▶ _Required work_
Please give the whole listing again word for word, and drop any pictures it holds.

☆ ☆ ☆

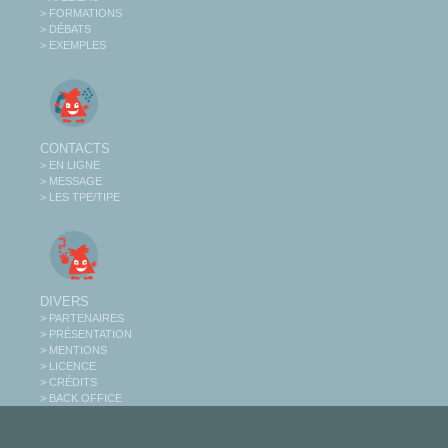
> FORMATIONS
> DÉBATS
> EXEMPLES
CONTACTS
> EN LIGNE
> MESSAGE
> LES TPE/TIPE
DIVERS
> PARTENAIRES
> PRÉSENTATION
> MENTIONS
> LICENCE
> CRÉDITS
> BACK OFFICE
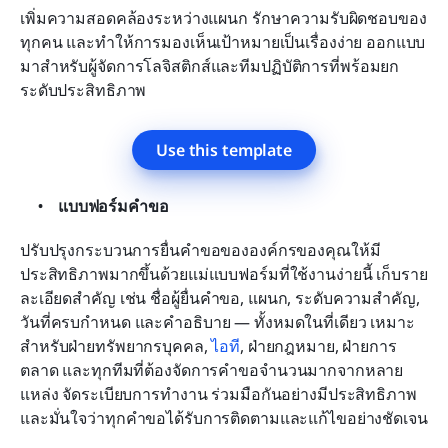
เพิ่มความสอดคล้องระหว่างแผนก รักษาความรับผิดชอบของ
ทุกคน และทำให้การมองเห็นเป้าหมายเป็นเรื่องง่าย ออกแบบ
มาสำหรับผู้จัดการโลจิสติกส์และทีมปฏิบัติการที่พร้อมยก
ระดับประสิทธิภาพ
Use this template
แบบฟอร์มคำขอ
ปรับปรุงกระบวนการยื่นคำขอขององค์กรของคุณให้มี
ประสิทธิภาพมากขึ้นด้วยแม่แบบฟอร์มที่ใช้งานง่ายนี้ เก็บราย
ละเอียดสำคัญ เช่น ชื่อผู้ยื่นคำขอ, แผนก, ระดับความสำคัญ, 
วันที่ครบกำหนด และคำอธิบาย — ทั้งหมดในที่เดียว เหมาะ
สำหรับฝ่ายทรัพยากรบุคคล, 
ไอที
, ฝ่ายกฎหมาย, ฝ่ายการ
ตลาด และทุกทีมที่ต้องจัดการคำขอจำนวนมากจากหลาย
แหล่ง จัดระเบียบการทำงาน ร่วมมือกันอย่างมีประสิทธิภาพ 
และมั่นใจว่าทุกคำขอได้รับการติดตามและแก้ไขอย่างชัดเจน 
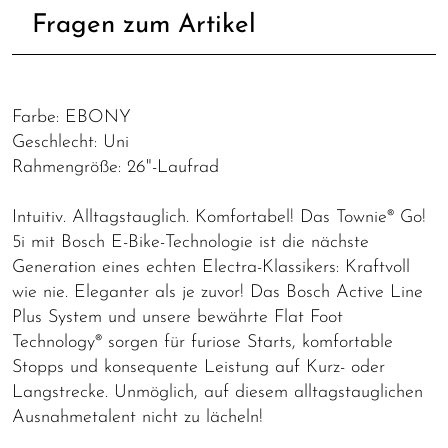
Fragen zum Artikel
Farbe: EBONY
Geschlecht: Uni
Rahmengröße: 26"-Laufrad
Intuitiv. Alltagstauglich. Komfortabel! Das Townie® Go!
5i mit Bosch E-Bike-Technologie ist die nächste
Generation eines echten Electra-Klassikers: Kraftvoll
wie nie. Eleganter als je zuvor! Das Bosch Active Line
Plus System und unsere bewährte Flat Foot
Technology® sorgen für furiose Starts, komfortable
Stopps und konsequente Leistung auf Kurz- oder
Langstrecke. Unmöglich, auf diesem alltagstauglichen
Ausnahmetalent nicht zu lächeln!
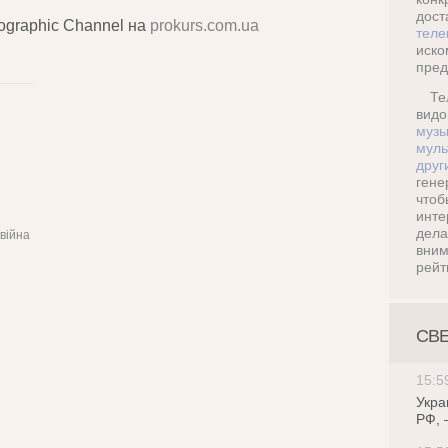
дос
ographic Channel на
prokurs.com.ua
теле
иск
пред
Те
ви
музы
муль
друг
ген
что
инт
дел
війна
вни
рейт
СВ
15:5
Укра
РФ, 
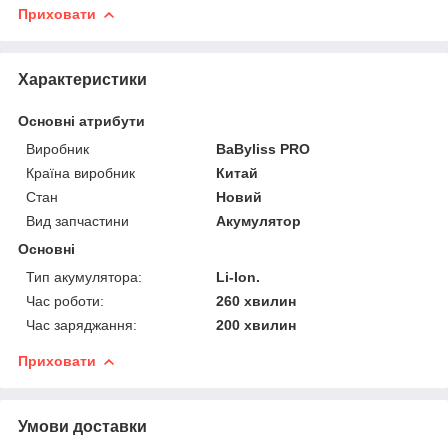
Приховати
Характеристики
Основні атрибути
Виробник
BaByliss PRO
Країна виробник
Китай
Стан
Новий
Вид запчастини
Акумулятор
Основні
Тип акумулятора:
Li-Ion.
Час роботи:
260 хвилин
Час заряджання:
200 хвилин
Приховати
Умови доставки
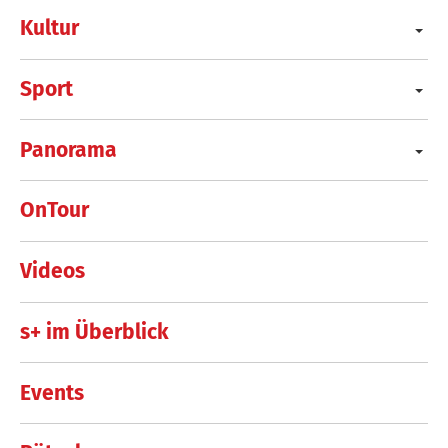
Kultur
Sport
Panorama
OnTour
Videos
s+ im Überblick
Events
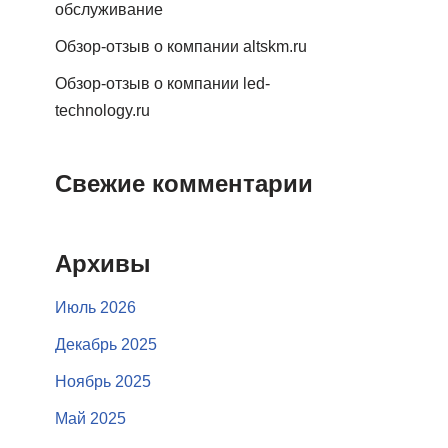
обслуживание
Обзор-отзыв о компании altskm.ru
Обзор-отзыв о компании led-
technology.ru
Свежие комментарии
Архивы
Июль 2026
Декабрь 2025
Ноябрь 2025
Май 2025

☆ ☆ ☆

▶ _Task response_
> FORMATIONS
> DÉBATS
> EXEMPLES
CONTACTS
> EN LIGNE
> MESSAGE
> LES TPE/TIPE
DIVERS
> PARTENAIRES
> PRÉSENTATION
> MENTIONS
> LICENCE
> CRÉDITS
> BACK OFFICE
เพิ่มความสอดคล้องระหว่างแผนก รักษาความรับผิดชอบของ
ทุกคน และทำให้การมองเห็นเป้าหมายเป็นเรื่องง่าย ออกแบบ
มาสำหรับผู้จัดการโลจิสติกส์และทีมปฏิบัติการที่พร้อมยก
ระดับประสิทธิภาพ
Use this template
แบบฟอร์มคำขอ
ปรับปรุงกระบวนการยื่นคำขอขององค์กรของคุณให้มี
ประสิทธิภาพมากขึ้นด้วยแม่แบบฟอร์มที่ใช้งานง่ายนี้ เก็บราย
ละเอียดสำคัญ เช่น ชื่อผู้ยื่นคำขอ, แผนก, ระดับความสำคัญ, 
วันที่ครบกำหนด และคำอธิบาย — ทั้งหมดในที่เดียว เหมาะ
สำหรับฝ่ายทรัพยากรบุคคล, 
ไอที
, ฝ่ายกฎหมาย, ฝ่ายการ
ตลาด และทุกทีมที่ต้องจัดการคำขอจำนวนมากจากหลาย
แหล่ง จัดระเบียบการทำงาน ร่วมมือกันอย่างมีประสิทธิภาพ 
และมั่นใจว่าทุกคำขอได้รับการติดตามและแก้ไขอย่างชัดเจน 
Fragen zum Artikel
Farbe: EBONY
Geschlecht: Uni
Rahmengröße: 26"-Laufrad
Intuitiv. Alltagstauglich. Komfortabel! Das Townie® Go!
5i mit Bosch E-Bike-Technologie ist die nächste
Generation eines echten Electra-Klassikers: Kraftvoll
wie nie. Eleganter als je zuvor! Das Bosch Active Line
Plus System und unsere bewährte Flat Foot
Technology® sorgen für furiose Starts, komfortable
Stopps und konsequente Leistung auf Kurz- oder
Langstrecke. Unmöglich, auf diesem alltagstauglichen
Ausnahmetalent nicht zu lächeln!
дос
ographic Channel на
prokurs.com.ua
теле
иск
пред
Те
ви
музы
муль
друг
ген
что
инт
дел
війна
вни
рейт
СВ
15:5
Укра
РФ, 
Приховати
Характеристики
Основні атрибути
Виробник
BaByliss PRO
Країна виробник
Китай
Стан
Новий
Вид запчастини
Акумулятор
Основні
Тип акумулятора:
Li-Ion.
Час роботи:
260 хвилин
Час заряджання:
200 хвилин
Приховати
Умови доставки
Kultur
Sport
Panorama
OnTour
Videos
s+ im Überblick
Events
обслуживание
Обзор-отзыв о компании altskm.ru
Обзор-отзыв о компании led-
technology.ru
Свежие комментарии
Архивы
Июль 2026
Декабрь 2025
Ноябрь 2025
Май 2025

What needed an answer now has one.